Dem Ast ist es während der gesamten Dauer des anhängigen Beschwerdeverfahrens nicht ansatzweise gelungen, der Entscheidung des SG, seine Rechtssache sei nicht eilbedürftig, entgegenzutreten. Nach Auffassung des Senats müssen mehr als sechs Monate Rechtshängigkeit ausreichend sein, um zumindest die Frage der Eilbedürftigkeit, die das SG zur Grundlage seiner ablehnenden Entscheidung gemacht hat, substanziert in Zweifel zu ziehen. Der Ast macht nach wie vor die Übernahme von Schulden geltend, die bis in das Jahr 2002 zurückreichen und die er eingegangen ist, um Pflegeleistungen aufrecht zu erhalten, die in seinem Sinn erforderlich sind.

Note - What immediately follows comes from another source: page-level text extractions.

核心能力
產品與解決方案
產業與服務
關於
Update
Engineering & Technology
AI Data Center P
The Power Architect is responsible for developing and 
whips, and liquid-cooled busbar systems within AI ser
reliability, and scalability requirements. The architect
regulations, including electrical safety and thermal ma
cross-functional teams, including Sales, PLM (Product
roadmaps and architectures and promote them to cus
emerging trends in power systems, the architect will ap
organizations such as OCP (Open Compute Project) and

Zur Eilbedürftigkeit der Entscheidung gab er unter dem 18.08.2005 lediglich an, die K.-Stiftung habe die gerichtliche Geltendmachung der rückständigen Beträge angekündigt und die Kündigung des abgeschlossenen Vertrages angedroht. Mittel zur Glaubhaftmachung waren diesem Schreiben nicht beigefügt. Dem Schreiben vom 20.07.2005, mit dem die Vertragsbeendigung und die Einstellung der Dienste angekündigt wird, wenn der Ast nicht innerhalb von 7 Tagen ("bis zum 27.07.2005") den Rechnungsbetrag in Höhe von 42.716,06 EUR überweist, misst der Senat keine Beweiskraft zu, da seinerzeit bereits offenkundig war, dass der Ast den Betrag innerhalb von sieben Tagen nicht aufbringen kann. Zudem besteht das Vertragsverhältnis trotz Nichtleistung bis heute fort, so dass es sich bei diesem Schreiben offensichtlich um ein bloßes Gefälligkeitsschreiben des Leistungserbringers handelt. Die Stellungnahme vom 28.04.2006 stützt diese Auffassung, wenn der Ast hier im Eilverfahren lediglich noch eine feststellende Entscheidung zu den laufenden Leistungen erlangen will und wegen angeblicher Vertragsbeendigung nur die bisherigen Ankündigungen wiederholt, ohne aktuelle Erklärungen des Leistungserbringers nachzureichen. Der Ast ist nach alledem zumutbarerweise und insbesondere zur etwaigen weiteren ggf. umfangreichen Sachverhaltsaufklärung auf das Hauptsacheverfahren zu verweisen.

Die Kostenentscheidung beruht auf der entsprechenden Anwendung des § 193 SGG.

Diese Entscheidung ist unanfechtbar (§ 177 SGG).